• **PROVIDED DATA**
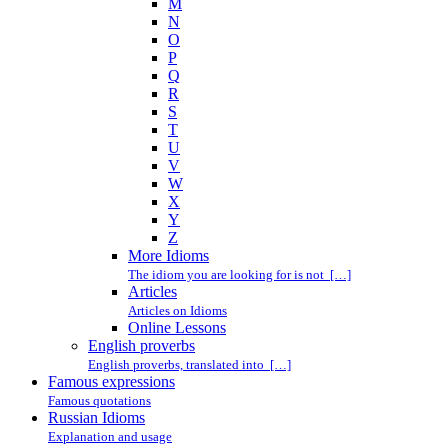
M
N
O
P
Q
R
S
T
U
V
W
X
Y
Z
More Idioms
The idiom you are looking for is not […]
Articles
Articles on Idioms
Online Lessons
English proverbs
English proverbs, translated into […]
Famous expressions
Famous quotations
Russian Idioms
Explanation and usage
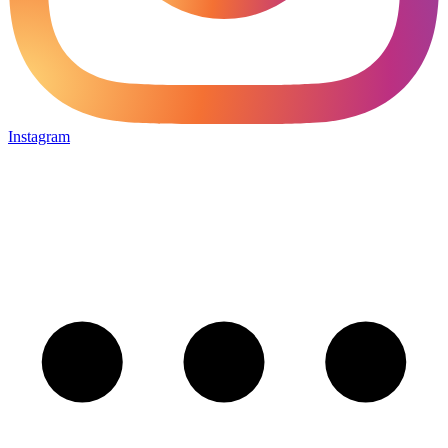
Instagram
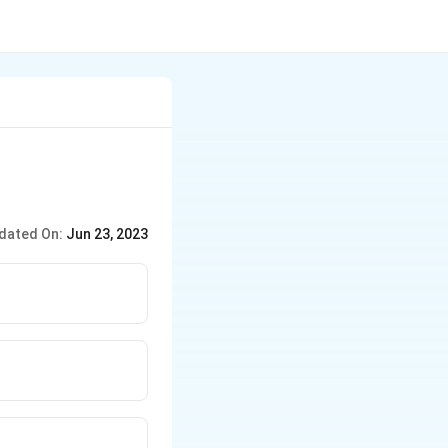
dated On:
Jun 23, 2023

• **TO DO**
Using the records above, filter out every line that lacks the string "Idioms" and copy the rest.

• **TASK OUTPUT**
More Idioms
Articles on Idioms
Russian Idioms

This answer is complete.